Guggenheim Bilbao Museoa, Barcelona
16 February – 15 September 2024

From the end of World War II through the 1960s, the United States witnessed a period of rapid economic growth that gave rise to a newly invigorated consumer culture. A number of artists responded to the commercialism around them by incorporating images from mass culture into their work and embracing new techniques for art making that mimicked (or mocked) industrial methods. Dubbed Pop Art, this work had as its source the world of pulp magazines, billboards, advertisements, movies, television, and comic strips. Artists such as Roy Lichtenstein and Andy Warhol rejected the spontaneous gesture of New York School aesthetics to create works that reflected the impersonal logic of commercial printmaking and mass production.

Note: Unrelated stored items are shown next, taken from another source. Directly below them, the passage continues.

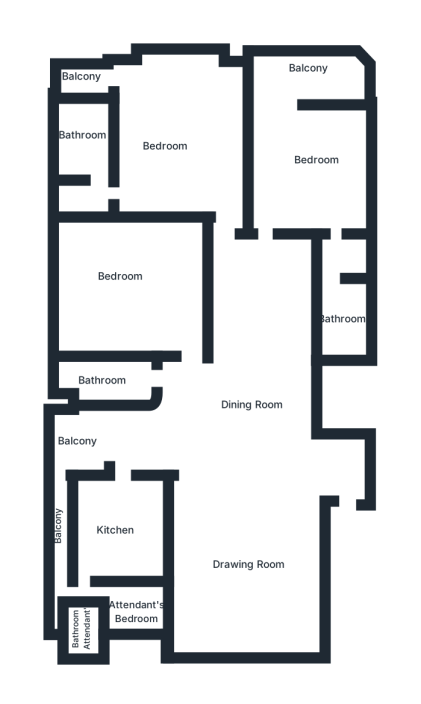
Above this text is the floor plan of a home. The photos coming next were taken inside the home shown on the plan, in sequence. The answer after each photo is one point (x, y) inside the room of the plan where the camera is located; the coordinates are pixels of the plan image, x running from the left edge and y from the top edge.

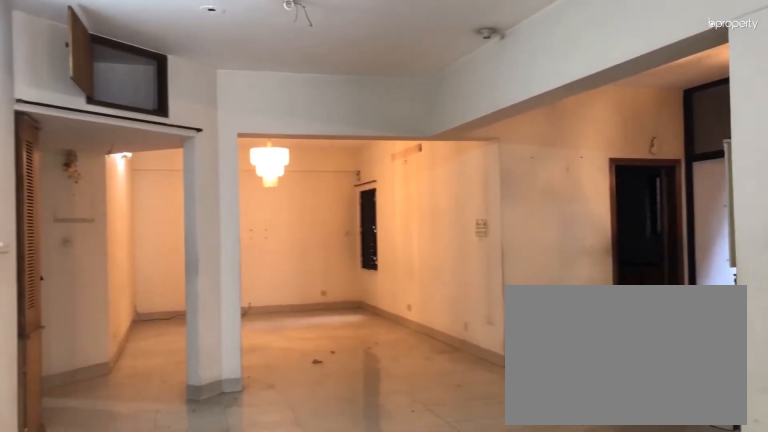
(243, 420)
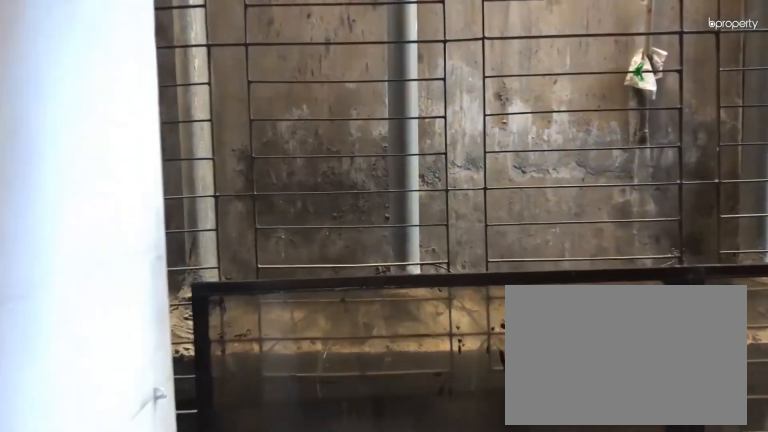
(89, 445)
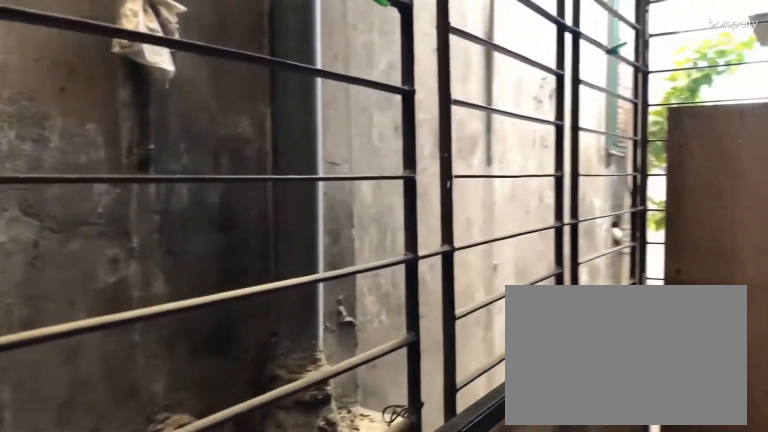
(89, 445)
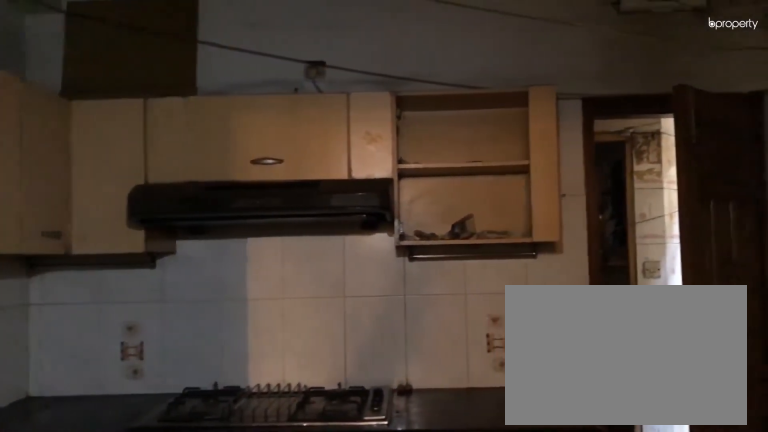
(118, 530)
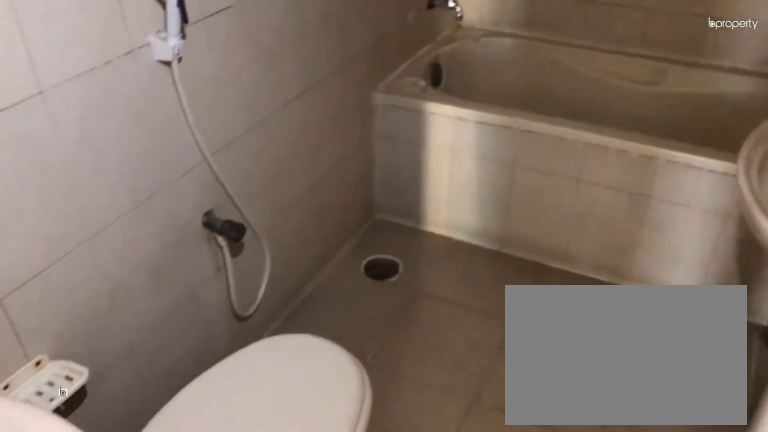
(338, 314)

The Guggenheim’s engagement with Pop art began early in Pop’s development. In particular, the 1963 exhibition Six Painters and the Object—curated by Lawrence Alloway, who had helped coin the term “Pop” in the late 1950s— provided institutional validation at a critical juncture. The Guggenheim Museum proceeded over the following decades to organize a series of important monographic surveys dedicated to the pioneers of Pop art including Jim Dine, Roy Lichtenstein, Claes Oldenburg, Robert Rauschenberg, and James Rosenquist, while simultaneously building a collection of iconic examples of the movement.